In October, 2020, the research paper of Zhengchao Zhang entitled “High‐performance traffic speed forecasting based on spatiotemporal clustering of road segments” was accepted by IET Intelligent Transport Systems.
• A spatiotemporal clustering method of road segments is proposed, which considers both traffic speed patterns and spatial topology information.
• Based on the clustering results, we developed a novel prediction scheme. The sequence-to-sequence learning (Seq2Seq) algorithm is separately deployed cluster by cluster in parallel.
• We conducted numerical tests on a large-scale real-world dataset provided by AMAP, a leading mobile navigation application in China. The results indicate that our approach yields better performances than other state-of-the-art baselines in terms of both prediction accuracy and computational efficiency.

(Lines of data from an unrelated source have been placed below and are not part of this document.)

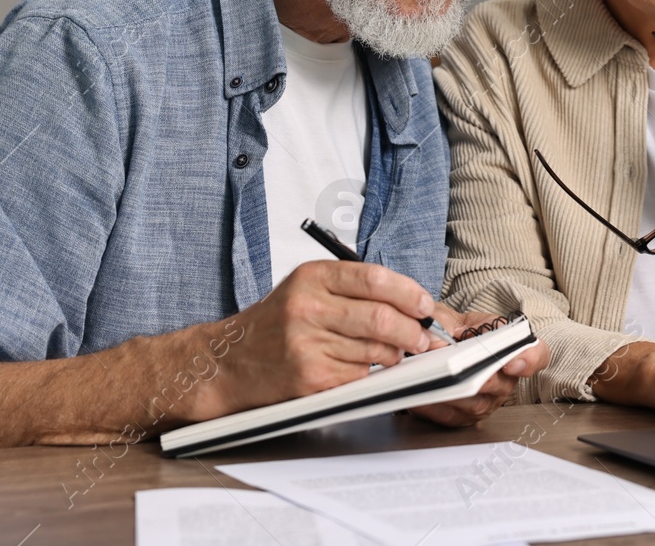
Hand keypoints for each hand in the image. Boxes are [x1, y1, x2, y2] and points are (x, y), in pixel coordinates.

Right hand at [195, 260, 436, 419]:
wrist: (230, 361)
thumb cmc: (276, 324)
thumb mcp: (308, 288)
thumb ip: (354, 289)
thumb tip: (411, 303)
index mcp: (312, 276)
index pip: (375, 278)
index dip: (410, 293)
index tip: (425, 305)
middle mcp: (307, 306)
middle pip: (381, 317)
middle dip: (413, 331)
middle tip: (423, 338)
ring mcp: (306, 344)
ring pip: (375, 350)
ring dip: (394, 355)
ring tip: (393, 353)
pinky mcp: (309, 377)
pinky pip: (359, 375)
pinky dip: (369, 373)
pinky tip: (359, 367)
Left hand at [408, 306, 548, 426]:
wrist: (434, 345)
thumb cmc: (449, 330)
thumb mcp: (447, 316)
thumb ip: (443, 322)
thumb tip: (436, 340)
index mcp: (508, 347)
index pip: (536, 354)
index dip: (529, 360)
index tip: (512, 363)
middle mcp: (504, 377)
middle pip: (502, 385)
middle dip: (482, 379)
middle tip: (465, 373)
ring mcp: (486, 400)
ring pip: (476, 404)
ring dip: (454, 394)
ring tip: (433, 383)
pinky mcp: (464, 417)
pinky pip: (451, 417)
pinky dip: (433, 407)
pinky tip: (418, 397)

Traffic speed prediction is an indispensable element of intelligent transportation systems. Numerous studies have devoted to high-precision prediction models. However, most existing methods implement the link-wise or network-wide input. The former is time consuming especially for large-scale applications, while the latter may incur the dilemma of underfitting owing to the heterogeneous traffic states within the entire network. Herein, we propose a novel prediction scheme based on spatiotemporal traffic pattern clustering. Firstly, road segments are partitioned into several groups via the developed clustering approach, which considers both the observed data sequence and spatial topology structure. Subsequently, sequence-to-sequence learning architecture is employed for each group to generate predictions for the entire traffic network. Validated by a real-world dataset in Beijing, our proposed paradigm offers a significant improvement over other well-known benchmarks for various prediction intervals in terms of prediction accuracy and computational efficiency.